Day 11: Sunday, June 24, 2018: London We will transfer to Heathrow Airport for our return flights to the States (B)

Please note this itinerary is copyrighted.

Our hotels are chosen for their  quality ,  amenities  and  proximity to areas of interest . Whenever possible, we choose hotels in town centers, so that you are able to go off and explore in your free time. It may be necessary for us to substitute hotels for others of equal quality. You will be fully informed of any changes that affect you. Enjoy your stay!

Windsor, England June 15-16, 2018 Harte & Garter Hotel 31 High St Windsor SL4 1PQ

Oxford, England June 16-19, 2018 Spires Hotel Oxford Abingdon Road Oxford OX1 4PS

Salisbury, England June 19-21, 2018 White Hart 1 St John’s Street Salisbury, SP1 2SD

London, England June 21-24, 2018 The Meliá White House Albany Street Regent´s Park London, NW1 3UP

We can either assist you with flights, or you are welcome to book your own. We do ask that you wait until the tour is a guaranteed departure before booking non-refundable airfare. Please ensure we have a copy of your flight itinerary for our records as soon as you have booked it.

What’s included in the price of $3,499?

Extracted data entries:

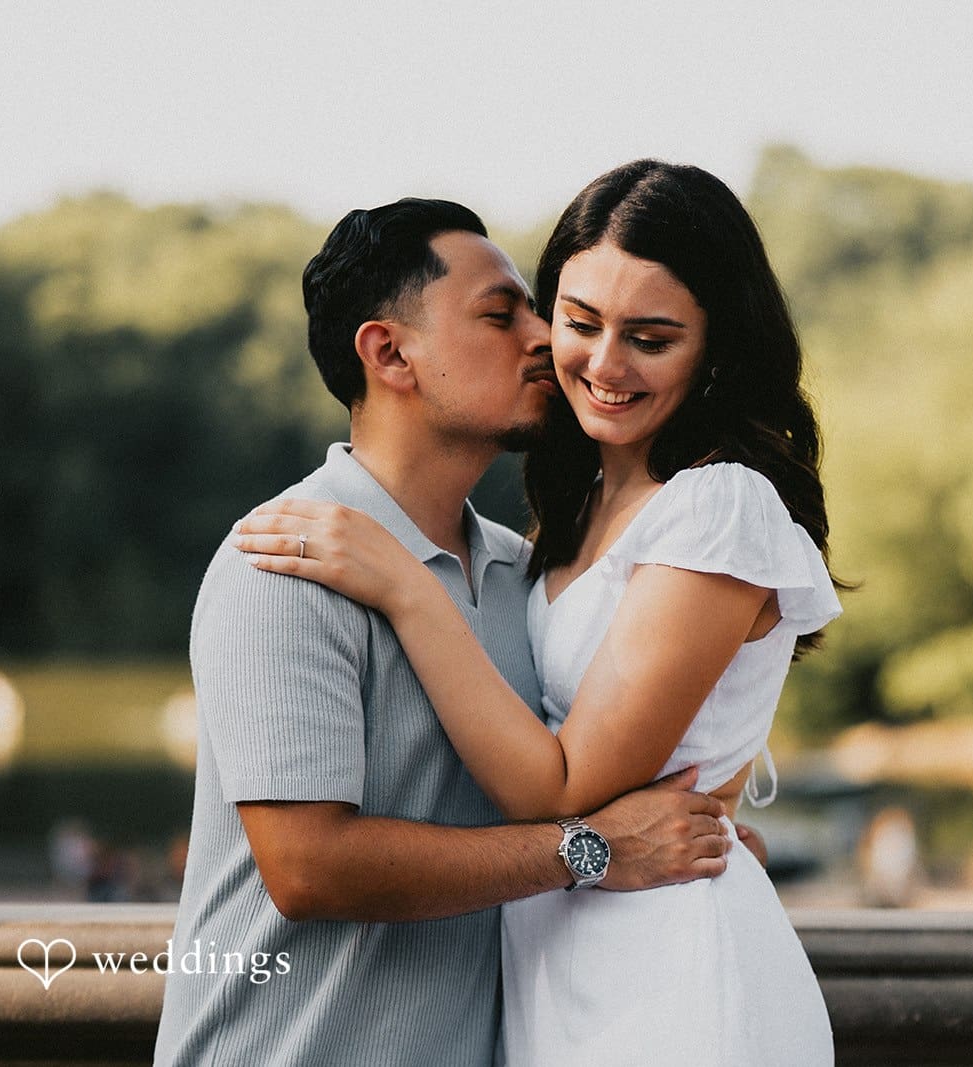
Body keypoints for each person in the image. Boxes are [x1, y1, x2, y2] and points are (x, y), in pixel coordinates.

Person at [236, 160, 844, 1064]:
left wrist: (406, 585)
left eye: (651, 337)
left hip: (666, 967)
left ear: (716, 346)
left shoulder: (719, 506)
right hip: (558, 965)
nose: (602, 364)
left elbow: (560, 787)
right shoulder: (572, 513)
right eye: (579, 320)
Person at [153, 197, 739, 1067]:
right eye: (502, 314)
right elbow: (308, 867)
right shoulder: (282, 560)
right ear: (389, 352)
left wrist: (717, 821)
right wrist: (590, 851)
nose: (546, 337)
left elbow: (589, 773)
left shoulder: (525, 576)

TO DO:
1. Name the towns in the tour itinerary where a hotel is given for an overnight stay, in the order they appear.
2. Copy everything in the tour itinerary from "Day 11: Sunday, June" down to "Enjoy your stay!".
3. Proceed with the tour itinerary, starting right after its final line.
The listing is not needed for any of this work.

ANSWERS IN ORDER:
1. Windsor, Oxford, Salisbury, London

2.
Day 11: Sunday, June 24, 2018: London We will transfer to Heathrow Airport for our return flights to the States (B)

Please note this itinerary is copyrighted.

Our hotels are chosen for their  quality ,  amenities  and  proximity to areas of interest . Whenever possible, we choose hotels in town centers, so that you are able to go off and explore in your free time. It may be necessary for us to substitute hotels for others of equal quality. You will be fully informed of any changes that affect you. Enjoy your stay!

3.
Price based on a minimum of 20 participants

Your Tour Includes

•  Transportation: via private, deluxe air-conditioned motor coach •  Oyster card for public transport in London •   Accommodations (double-occupancy) in centrally located 3-star or 4-star hotels •   Meals as indicated in the itinerary •   Professional Blue Badge tour director •   Local step-on guides for city tours and major attractions •   Entrance fees included as per itinerary •   All transfers, as a group •   Baggage handling (1 piece of baggage per guest) •   All taxes and tips except as indicated below

Your Tour Does Not Include

•   Round-trip air transportation (assistance available) •   Meals and beverages not identified in itinerary •   Single supplement ($800) •   Items of a personal nature, such as passports and visas. Passports must be valid for 6 months beyond return date. •   Optional Insurance (group insurance available) •   Gratuities for tour director, and driver

Payment Schedule

•   Deposit of $350 will secure your place on the tour. Please send all payments to Reformation Tours, P.O Box 854, Belleville, IL 62222. •   Final invoices will be sent in February 2018 •   Final payment is due by March 31, 2018 •   Reservations will be accepted after March 31, 2018, subject to availability

We recommend the Professional Plan offered by Roam Right Insurance, a division of Arch Insurance Company. We include $500 coverage in your tour price and you are welcome to upgrade to cover the full tour premium. The cost of the tour insurance is the tour cost (minus $500) x 6.14%. This will be automatically added to your invoice.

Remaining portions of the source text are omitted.